Friday, October 3, 2014

Mémère

I didn’t think of myself as Mémère until our son used the word in the dedication to the bright yellow duck book, Allons à la ferme, that we found leaning against the front door last January announcing our first grandchild, born almost two weeks ago. 

My mother didn’t like the word.  When I proposed that our children call her Mémère, she protested.  “It sounds like an old woman,” she said.  She was sixty-three at the time, old enough to be a grandmother, for sure, but not ‘old’ in the classic sense.  Her response surprised me.  For me, Mémère evoked tradition, kindness, warmth.  What would the children then call my mother?  Grand-mère?  So formal.  I had always called my grandmothers Mémère, so I had no frame of reference for anything else.  Grand-mère would be so unnatural. 

We saw my paternal Mémère every week, at least, usually after piano lessons.  Papa would pick up my sister and me, and head straight for his parents’ house to visit.  Often, we would find Mémère in the yard, watering can in hand, tending the gladioli and tulips that masked the drabness of the gray clapboard.  Legs swollen into hard posts could slow her down, but they could never stop this indomitable woman who had moved West alone with four children in tow.  In fact, I still see myself  propped up at the kitchen table on a red-lidded, metal flour canister, savouring a bowl of homemade beans, dark and rich with molasses and bacon.   White hair waved around her ears and pinned back in a bun, Mémère was a force.

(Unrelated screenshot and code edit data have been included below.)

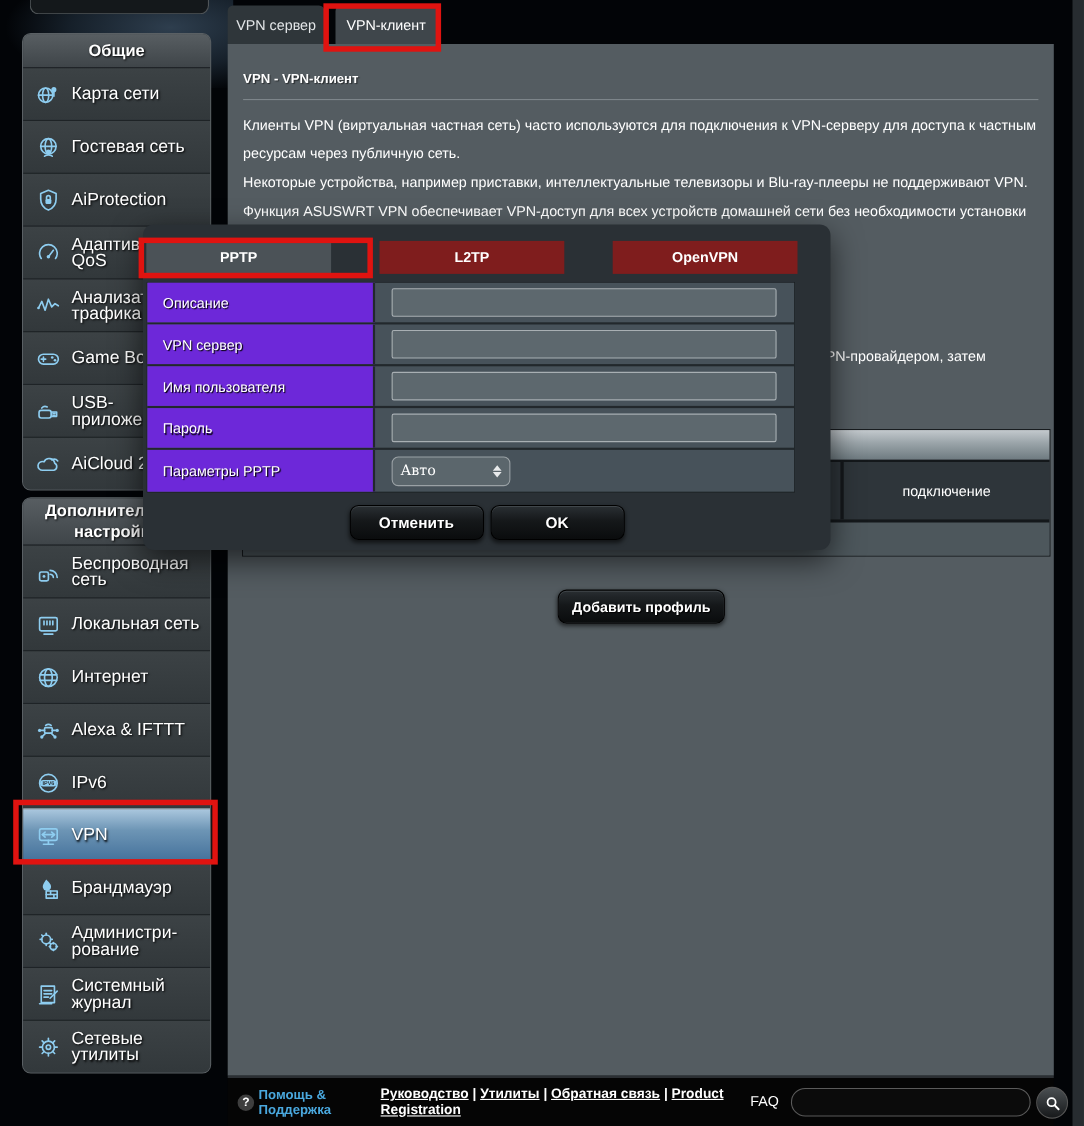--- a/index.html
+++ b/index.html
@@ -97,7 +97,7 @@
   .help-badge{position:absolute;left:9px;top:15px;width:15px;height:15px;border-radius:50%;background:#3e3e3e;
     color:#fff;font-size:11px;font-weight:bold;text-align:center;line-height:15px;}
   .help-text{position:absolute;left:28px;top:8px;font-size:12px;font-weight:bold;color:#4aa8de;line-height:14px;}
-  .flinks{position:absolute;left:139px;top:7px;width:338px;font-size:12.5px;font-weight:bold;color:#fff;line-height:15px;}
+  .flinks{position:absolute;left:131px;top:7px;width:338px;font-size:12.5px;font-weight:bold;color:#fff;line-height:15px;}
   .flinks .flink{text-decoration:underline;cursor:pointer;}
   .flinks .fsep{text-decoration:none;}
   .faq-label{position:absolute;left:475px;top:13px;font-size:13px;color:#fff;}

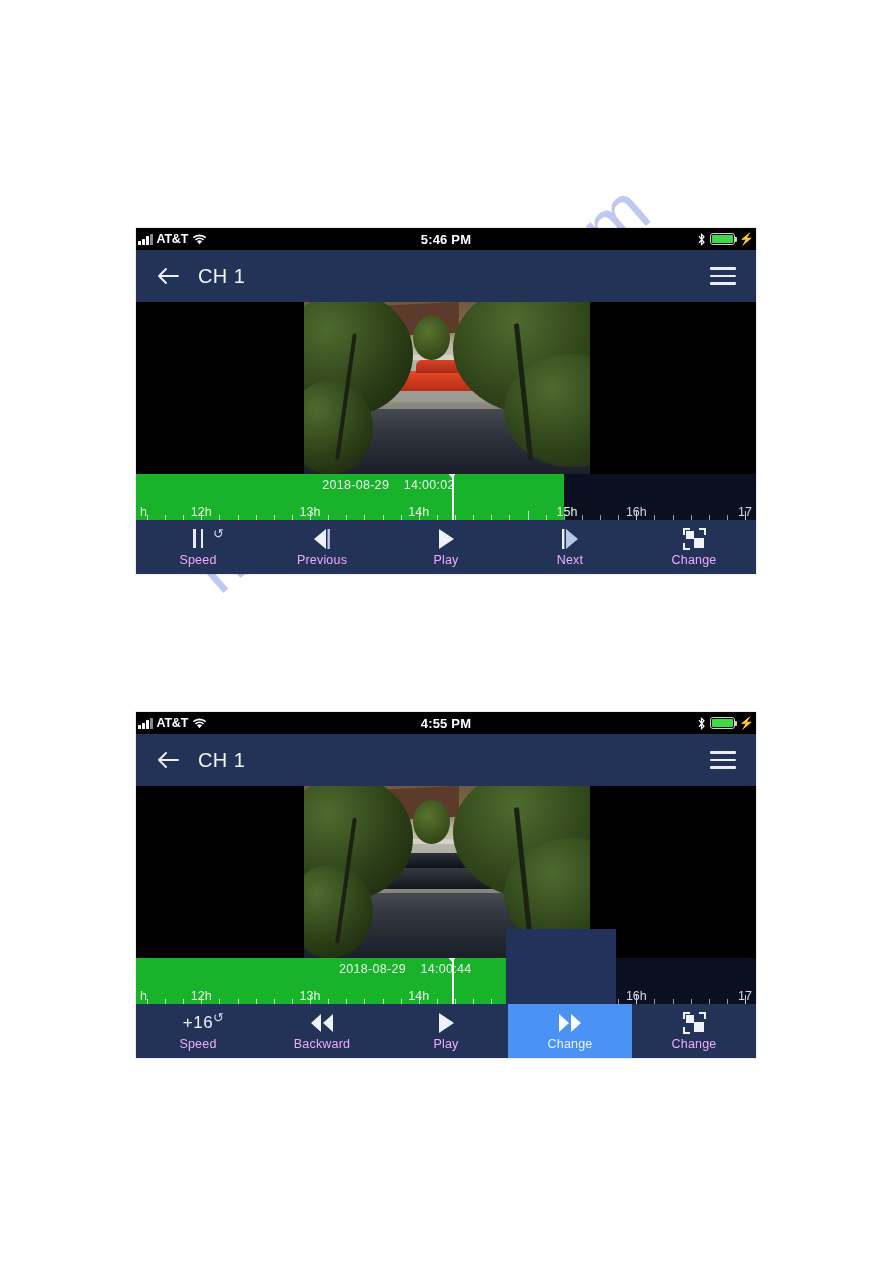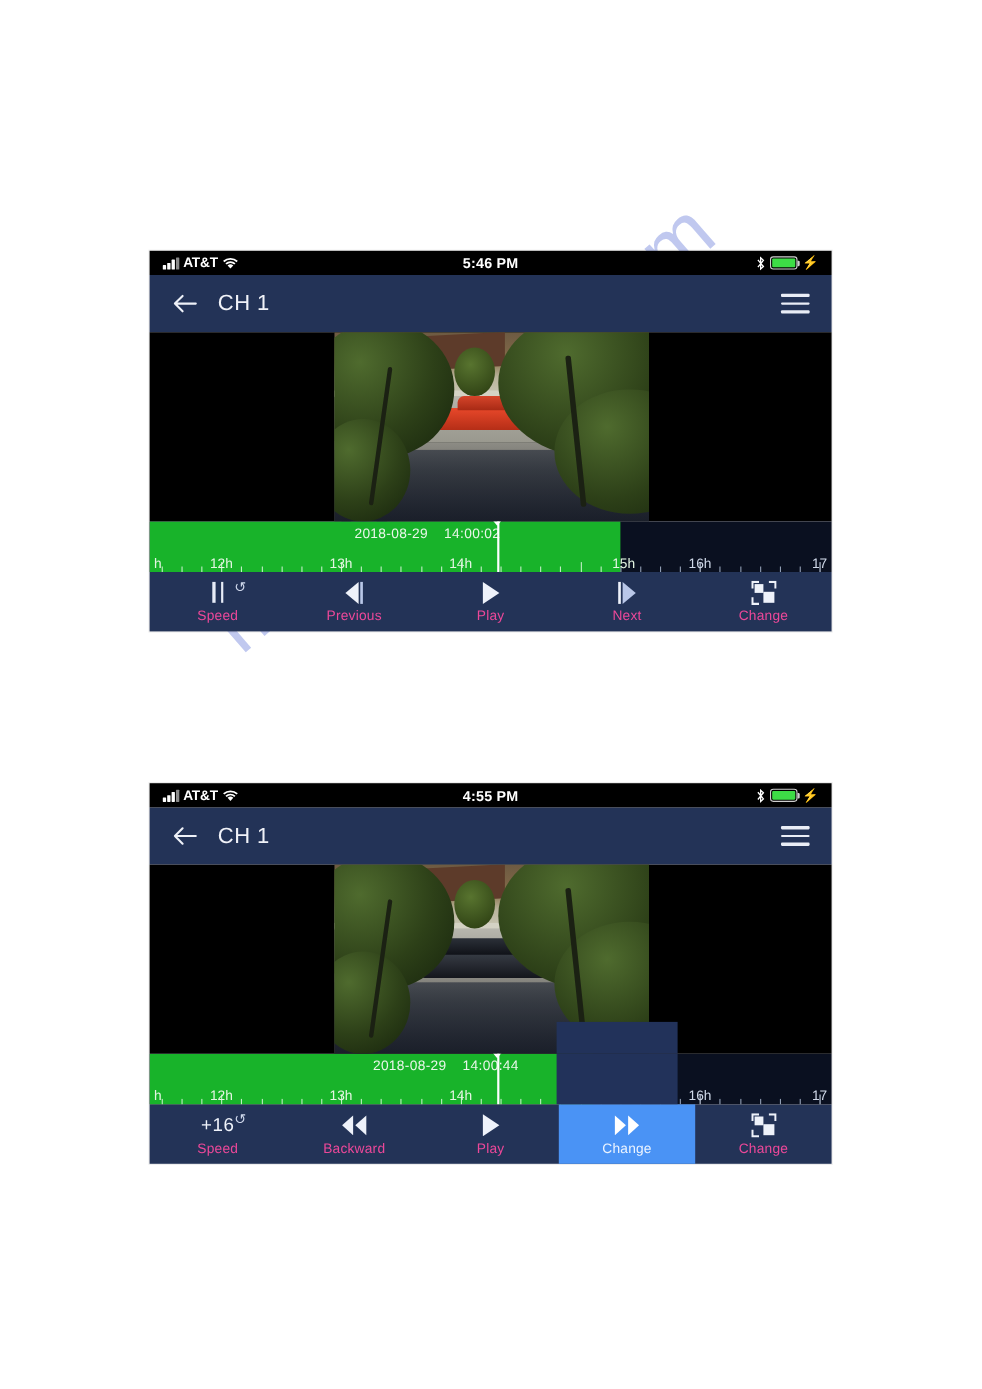--- a/index.html
+++ b/index.html
@@ -46,7 +46,7 @@
     color: #ffffff;
     display: flex;
     align-items: center;
-    padding: 0 12px;
+    padding: 0 2px;
     font-size: 12.5px;
     font-weight: bold;
     position: relative;

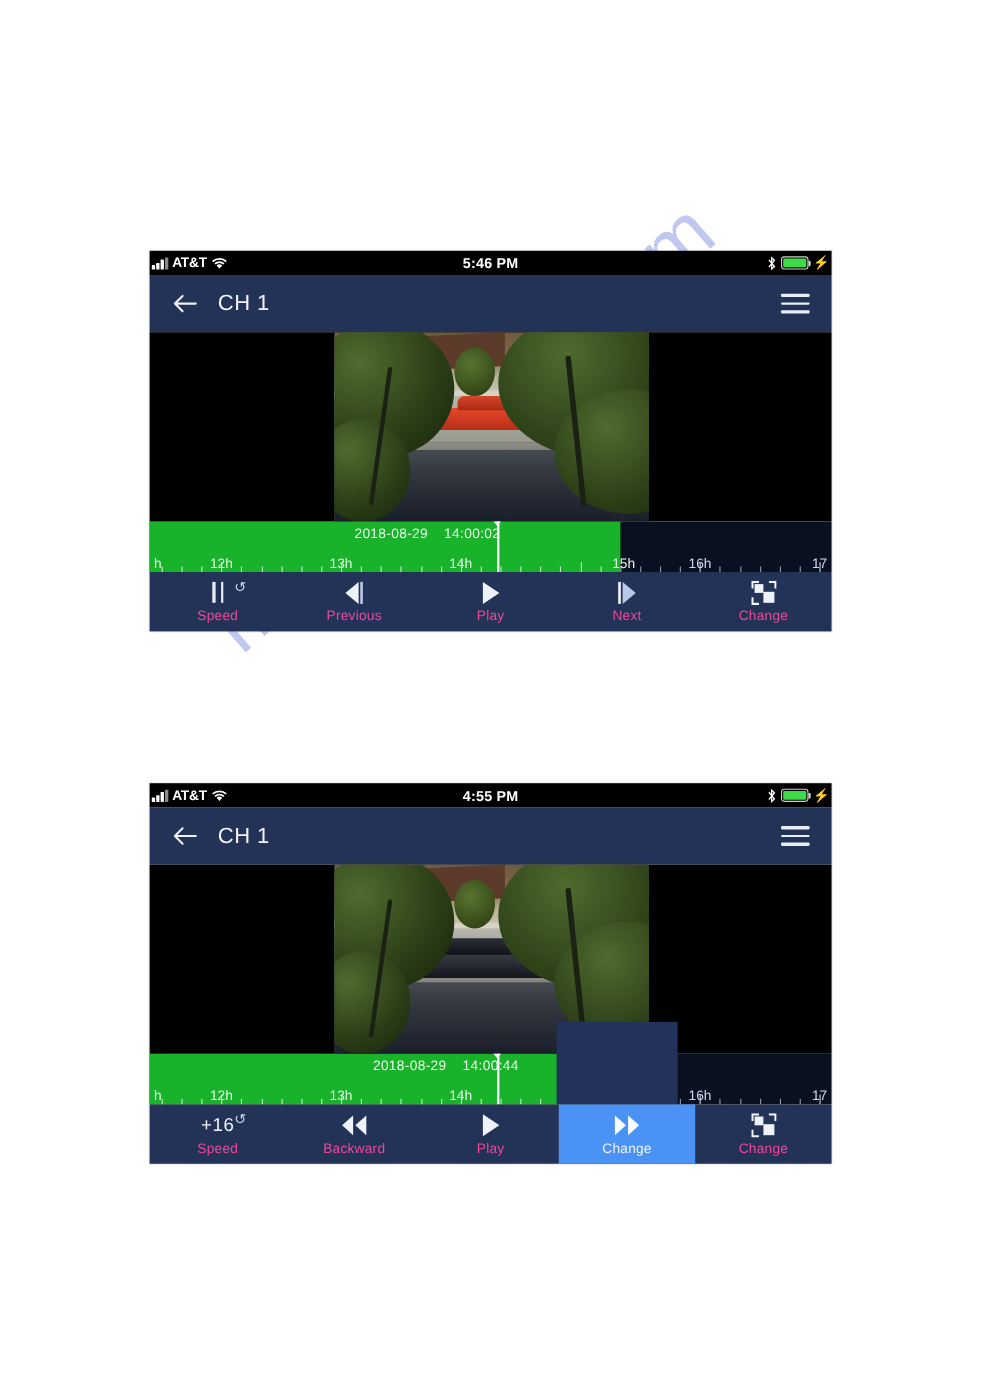--- a/index.html
+++ b/index.html
@@ -226,7 +226,7 @@
     height: 22px; display:flex; align-items:center; justify-content:center;
     font-size: 18px; line-height: 1;
   }
-  .ctrl-label { font-size: 12.5px; color: #ec4899; letter-spacing: .2px; }
+  .ctrl-label { font-size: 12.5px; color: #f0abfc; letter-spacing: .2px; }
   .ctrl.active .ctrl-label { color: #eaf3ff; }
   .speed-val { font-size: 17px; letter-spacing: .5px; color: #eef2fa; }
   .pause-bars { display:flex; gap:5px; }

So was my maternal Mémère.  I was fortunate to see her once a year;  a five hundred mile journey was a big deal then.   Before Alzheimer’s dissolved her memory, she lived alone upstairs in a war-time house on Ritchot Street.    Accessible only by a steep twenty-step staircase,  the quaint apartment was always fragrant with the warm comfort of her legendary cloverleaf rolls.  The challenging entry worried her children, though, as she would take off on foot to visit friends or do errands.   Not a problem.  Si je tombe, quelqu’un va me ramasser, she reasoned, and carried on.   Philosophical to the core, she figured that if she fell, someone would pick her up.  Unmatched as a cook and seamstress, she remembered my birthday with a box of homemade cookies that survived the mail.   Once again, spunk + great food = Mémère.

Given my extraordinary experience of strong, determined grandmothers, I wanted my children to grow up with a Mémère, too.  After I shared these memories with my own mother and explained to her my connotation of Mémère, she relented.  Our children adored her, and I think she developed a fondness for the name.  The unconditional love with which she blessed them still caresses them in their adulthood.  In her arms, they found comfort, safety, and acceptance.  She quilted each one a quilt comforter, always had bill-lined cards for them to celebrate their accomplishments, crafted unique dresses and robes, and slipped them chocolate bars when I wasn’t looking.  Her pride in them shone through her eyes.  I recognize the power of those memories in our son’s choice of the word for his son.


Now, it’s my turn.  I get to be a Mémère.  My responsibility is to pass on to my grandson two generations of Mémère-ness, and my gift is the opportunity put my own stamp on the role.